EXERCISE DETAILS | Write out the following rows line for line, keeping every character, space, and line break unchanged.

RECORDS PROVIDED |
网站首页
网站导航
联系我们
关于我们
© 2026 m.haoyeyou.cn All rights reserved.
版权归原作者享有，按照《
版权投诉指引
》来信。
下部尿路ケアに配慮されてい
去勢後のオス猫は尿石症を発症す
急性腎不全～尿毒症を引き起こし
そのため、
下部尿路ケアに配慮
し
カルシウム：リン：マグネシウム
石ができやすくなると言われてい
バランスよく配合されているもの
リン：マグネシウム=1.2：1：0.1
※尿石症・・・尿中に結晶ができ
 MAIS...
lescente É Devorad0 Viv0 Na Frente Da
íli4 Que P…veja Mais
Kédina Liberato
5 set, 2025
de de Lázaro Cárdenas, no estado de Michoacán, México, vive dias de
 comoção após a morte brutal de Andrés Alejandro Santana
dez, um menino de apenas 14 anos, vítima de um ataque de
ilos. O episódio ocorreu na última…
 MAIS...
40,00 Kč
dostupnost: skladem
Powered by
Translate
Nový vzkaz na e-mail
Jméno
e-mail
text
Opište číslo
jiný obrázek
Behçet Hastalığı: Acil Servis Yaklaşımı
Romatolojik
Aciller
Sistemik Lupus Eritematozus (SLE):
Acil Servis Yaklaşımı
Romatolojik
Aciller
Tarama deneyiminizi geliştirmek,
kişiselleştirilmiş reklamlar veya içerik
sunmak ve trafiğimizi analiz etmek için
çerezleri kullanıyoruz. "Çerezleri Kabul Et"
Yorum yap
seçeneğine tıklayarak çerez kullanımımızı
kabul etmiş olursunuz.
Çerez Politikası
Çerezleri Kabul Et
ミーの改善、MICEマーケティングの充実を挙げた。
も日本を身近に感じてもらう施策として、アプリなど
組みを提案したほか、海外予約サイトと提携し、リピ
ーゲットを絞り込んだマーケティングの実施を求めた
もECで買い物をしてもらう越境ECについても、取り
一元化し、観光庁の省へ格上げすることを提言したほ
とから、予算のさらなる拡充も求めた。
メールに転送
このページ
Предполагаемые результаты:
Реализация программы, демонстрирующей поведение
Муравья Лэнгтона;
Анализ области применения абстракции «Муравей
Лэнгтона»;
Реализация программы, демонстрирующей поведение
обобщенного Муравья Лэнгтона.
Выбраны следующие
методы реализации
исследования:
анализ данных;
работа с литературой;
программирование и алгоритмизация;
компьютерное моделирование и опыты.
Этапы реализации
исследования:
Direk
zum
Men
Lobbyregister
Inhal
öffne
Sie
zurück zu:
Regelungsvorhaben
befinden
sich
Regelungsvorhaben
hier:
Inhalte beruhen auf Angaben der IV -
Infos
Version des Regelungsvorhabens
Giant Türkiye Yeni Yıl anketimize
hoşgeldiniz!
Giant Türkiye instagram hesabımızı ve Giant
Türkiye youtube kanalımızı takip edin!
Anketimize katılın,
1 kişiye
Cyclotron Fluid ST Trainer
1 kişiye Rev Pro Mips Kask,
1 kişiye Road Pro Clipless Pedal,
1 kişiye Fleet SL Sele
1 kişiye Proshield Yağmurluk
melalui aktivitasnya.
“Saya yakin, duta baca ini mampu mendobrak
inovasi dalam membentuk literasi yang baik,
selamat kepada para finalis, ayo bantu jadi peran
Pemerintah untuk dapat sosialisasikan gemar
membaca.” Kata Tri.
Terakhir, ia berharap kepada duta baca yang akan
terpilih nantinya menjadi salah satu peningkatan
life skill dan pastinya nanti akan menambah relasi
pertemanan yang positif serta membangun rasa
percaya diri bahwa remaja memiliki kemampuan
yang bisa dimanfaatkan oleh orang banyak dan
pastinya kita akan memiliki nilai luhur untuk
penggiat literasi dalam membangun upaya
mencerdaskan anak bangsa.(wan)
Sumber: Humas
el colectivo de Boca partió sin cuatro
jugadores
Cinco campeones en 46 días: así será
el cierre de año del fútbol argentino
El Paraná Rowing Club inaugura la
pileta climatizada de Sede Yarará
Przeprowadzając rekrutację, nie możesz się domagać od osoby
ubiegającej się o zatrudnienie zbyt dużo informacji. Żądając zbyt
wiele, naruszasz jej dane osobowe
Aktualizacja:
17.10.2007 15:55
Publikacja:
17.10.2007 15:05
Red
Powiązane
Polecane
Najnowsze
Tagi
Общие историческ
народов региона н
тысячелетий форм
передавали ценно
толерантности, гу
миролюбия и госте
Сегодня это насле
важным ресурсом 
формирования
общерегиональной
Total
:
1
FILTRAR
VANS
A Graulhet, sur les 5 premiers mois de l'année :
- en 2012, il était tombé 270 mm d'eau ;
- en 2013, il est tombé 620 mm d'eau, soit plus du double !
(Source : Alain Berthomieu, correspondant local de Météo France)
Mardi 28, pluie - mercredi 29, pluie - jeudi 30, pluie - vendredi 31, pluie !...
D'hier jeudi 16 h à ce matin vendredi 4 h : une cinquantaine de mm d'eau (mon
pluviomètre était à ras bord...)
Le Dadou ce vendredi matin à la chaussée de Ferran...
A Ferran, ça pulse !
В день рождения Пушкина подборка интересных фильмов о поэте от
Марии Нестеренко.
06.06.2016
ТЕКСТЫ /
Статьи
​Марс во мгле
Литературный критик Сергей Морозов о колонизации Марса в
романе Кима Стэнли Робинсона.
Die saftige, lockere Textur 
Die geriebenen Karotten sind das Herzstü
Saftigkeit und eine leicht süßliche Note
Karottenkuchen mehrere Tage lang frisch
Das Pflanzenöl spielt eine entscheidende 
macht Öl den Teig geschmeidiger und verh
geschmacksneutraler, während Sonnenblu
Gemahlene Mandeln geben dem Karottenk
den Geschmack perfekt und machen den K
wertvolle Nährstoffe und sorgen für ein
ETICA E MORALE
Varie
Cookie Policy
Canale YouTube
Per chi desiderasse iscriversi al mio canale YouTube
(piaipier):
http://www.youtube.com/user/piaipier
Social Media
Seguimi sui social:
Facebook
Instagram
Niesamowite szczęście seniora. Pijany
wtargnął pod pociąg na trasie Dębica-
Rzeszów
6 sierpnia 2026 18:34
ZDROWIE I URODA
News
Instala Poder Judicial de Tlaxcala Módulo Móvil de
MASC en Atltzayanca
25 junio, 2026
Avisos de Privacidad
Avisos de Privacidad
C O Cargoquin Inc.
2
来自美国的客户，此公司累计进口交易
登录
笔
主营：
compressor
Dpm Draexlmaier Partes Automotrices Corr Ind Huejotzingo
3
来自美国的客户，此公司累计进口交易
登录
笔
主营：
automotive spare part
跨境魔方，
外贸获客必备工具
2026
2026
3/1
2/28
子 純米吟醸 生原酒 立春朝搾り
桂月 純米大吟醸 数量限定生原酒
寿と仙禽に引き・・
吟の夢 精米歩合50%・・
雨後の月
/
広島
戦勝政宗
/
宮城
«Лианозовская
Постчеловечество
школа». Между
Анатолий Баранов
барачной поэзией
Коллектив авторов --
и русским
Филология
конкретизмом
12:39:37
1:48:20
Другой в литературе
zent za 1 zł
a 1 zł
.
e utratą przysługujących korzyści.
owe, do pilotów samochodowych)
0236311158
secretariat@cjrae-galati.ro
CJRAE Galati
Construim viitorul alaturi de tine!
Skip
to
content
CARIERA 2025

RESPONSE AREA |
网站首页
网站导航
联系我们
关于我们
© 2026 m.haoyeyou.cn All rights reserved.
版权归原作者享有，按照《
版权投诉指引
》来信。
下部尿路ケアに配慮されてい
去勢後のオス猫は尿石症を発症す
急性腎不全～尿毒症を引き起こし
そのため、
下部尿路ケアに配慮
し
カルシウム：リン：マグネシウム
石ができやすくなると言われてい
バランスよく配合されているもの
リン：マグネシウム=1.2：1：0.1
※尿石症・・・尿中に結晶ができ
 MAIS...
lescente É Devorad0 Viv0 Na Frente Da
íli4 Que P…veja Mais
Kédina Liberato
5 set, 2025
de de Lázaro Cárdenas, no estado de Michoacán, México, vive dias de
 comoção após a morte brutal de Andrés Alejandro Santana
dez, um menino de apenas 14 anos, vítima de um ataque de
ilos. O episódio ocorreu na última…
 MAIS...
40,00 Kč
dostupnost: skladem
Powered by
Translate
Nový vzkaz na e-mail
Jméno
e-mail
text
Opište číslo
jiný obrázek
Behçet Hastalığı: Acil Servis Yaklaşımı
Romatolojik
Aciller
Sistemik Lupus Eritematozus (SLE):
Acil Servis Yaklaşımı
Romatolojik
Aciller
Tarama deneyiminizi geliştirmek,
kişiselleştirilmiş reklamlar veya içerik
sunmak ve trafiğimizi analiz etmek için
çerezleri kullanıyoruz. "Çerezleri Kabul Et"
Yorum yap
seçeneğine tıklayarak çerez kullanımımızı
kabul etmiş olursunuz.
Çerez Politikası
Çerezleri Kabul Et
ミーの改善、MICEマーケティングの充実を挙げた。
も日本を身近に感じてもらう施策として、アプリなど
組みを提案したほか、海外予約サイトと提携し、リピ
ーゲットを絞り込んだマーケティングの実施を求めた
もECで買い物をしてもらう越境ECについても、取り
一元化し、観光庁の省へ格上げすることを提言したほ
とから、予算のさらなる拡充も求めた。
メールに転送
このページ
Предполагаемые результаты:
Реализация программы, демонстрирующей поведение
Муравья Лэнгтона;
Анализ области применения абстракции «Муравей
Лэнгтона»;
Реализация программы, демонстрирующей поведение
обобщенного Муравья Лэнгтона.
Выбраны следующие
методы реализации
исследования:
анализ данных;
работа с литературой;
программирование и алгоритмизация;
компьютерное моделирование и опыты.
Этапы реализации
исследования:
Direk
zum
Men
Lobbyregister
Inhal
öffne
Sie
zurück zu:
Regelungsvorhaben
befinden
sich
Regelungsvorhaben
hier:
Inhalte beruhen auf Angaben der IV -
Infos
Version des Regelungsvorhabens
Giant Türkiye Yeni Yıl anketimize
hoşgeldiniz!
Giant Türkiye instagram hesabımızı ve Giant
Türkiye youtube kanalımızı takip edin!
Anketimize katılın,
1 kişiye
Cyclotron Fluid ST Trainer
1 kişiye Rev Pro Mips Kask,
1 kişiye Road Pro Clipless Pedal,
1 kişiye Fleet SL Sele
1 kişiye Proshield Yağmurluk
melalui aktivitasnya.
“Saya yakin, duta baca ini mampu mendobrak
inovasi dalam membentuk literasi yang baik,
selamat kepada para finalis, ayo bantu jadi peran
Pemerintah untuk dapat sosialisasikan gemar
membaca.” Kata Tri.
Terakhir, ia berharap kepada duta baca yang akan
terpilih nantinya menjadi salah satu peningkatan
life skill dan pastinya nanti akan menambah relasi
pertemanan yang positif serta membangun rasa
percaya diri bahwa remaja memiliki kemampuan
yang bisa dimanfaatkan oleh orang banyak dan
pastinya kita akan memiliki nilai luhur untuk
penggiat literasi dalam membangun upaya
mencerdaskan anak bangsa.(wan)
Sumber: Humas
el colectivo de Boca partió sin cuatro
jugadores
Cinco campeones en 46 días: así será
el cierre de año del fútbol argentino
El Paraná Rowing Club inaugura la
pileta climatizada de Sede Yarará
Przeprowadzając rekrutację, nie możesz się domagać od osoby
ubiegającej się o zatrudnienie zbyt dużo informacji. Żądając zbyt
wiele, naruszasz jej dane osobowe
Aktualizacja:
17.10.2007 15:55
Publikacja:
17.10.2007 15:05
Red
Powiązane
Polecane
Najnowsze
Tagi
Общие историческ
народов региона н
тысячелетий форм
передавали ценно
толерантности, гу
миролюбия и госте
Сегодня это насле
важным ресурсом 
формирования
общерегиональной
Total
:
1
FILTRAR
VANS
A Graulhet, sur les 5 premiers mois de l'année :
- en 2012, il était tombé 270 mm d'eau ;
- en 2013, il est tombé 620 mm d'eau, soit plus du double !
(Source : Alain Berthomieu, correspondant local de Météo France)
Mardi 28, pluie - mercredi 29, pluie - jeudi 30, pluie - vendredi 31, pluie !...
D'hier jeudi 16 h à ce matin vendredi 4 h : une cinquantaine de mm d'eau (mon
pluviomètre était à ras bord...)
Le Dadou ce vendredi matin à la chaussée de Ferran...
A Ferran, ça pulse !
В день рождения Пушкина подборка интересных фильмов о поэте от
Марии Нестеренко.
06.06.2016
ТЕКСТЫ /
Статьи
​Марс во мгле
Литературный критик Сергей Морозов о колонизации Марса в
романе Кима Стэнли Робинсона.
Die saftige, lockere Textur 
Die geriebenen Karotten sind das Herzstü
Saftigkeit und eine leicht süßliche Note
Karottenkuchen mehrere Tage lang frisch
Das Pflanzenöl spielt eine entscheidende 
macht Öl den Teig geschmeidiger und verh
geschmacksneutraler, während Sonnenblu
Gemahlene Mandeln geben dem Karottenk
den Geschmack perfekt und machen den K
wertvolle Nährstoffe und sorgen für ein
ETICA E MORALE
Varie
Cookie Policy
Canale YouTube
Per chi desiderasse iscriversi al mio canale YouTube
(piaipier):
http://www.youtube.com/user/piaipier
Social Media
Seguimi sui social:
Facebook
Instagram
Niesamowite szczęście seniora. Pijany
wtargnął pod pociąg na trasie Dębica-
Rzeszów
6 sierpnia 2026 18:34
ZDROWIE I URODA
News
Instala Poder Judicial de Tlaxcala Módulo Móvil de
MASC en Atltzayanca
25 junio, 2026
Avisos de Privacidad
Avisos de Privacidad
C O Cargoquin Inc.
2
来自美国的客户，此公司累计进口交易
登录
笔
主营：
compressor
Dpm Draexlmaier Partes Automotrices Corr Ind Huejotzingo
3
来自美国的客户，此公司累计进口交易
登录
笔
主营：
automotive spare part
跨境魔方，
外贸获客必备工具
2026
2026
3/1
2/28
子 純米吟醸 生原酒 立春朝搾り
桂月 純米大吟醸 数量限定生原酒
寿と仙禽に引き・・
吟の夢 精米歩合50%・・
雨後の月
/
広島
戦勝政宗
/
宮城
«Лианозовская
Постчеловечество
школа». Между
Анатолий Баранов
барачной поэзией
Коллектив авторов --
и русским
Филология
конкретизмом
12:39:37
1:48:20
Другой в литературе
zent za 1 zł
a 1 zł
.
e utratą przysługujących korzyści.
owe, do pilotów samochodowych)
0236311158
secretariat@cjrae-galati.ro
CJRAE Galati
Construim viitorul alaturi de tine!
Skip
to
content
CARIERA 2025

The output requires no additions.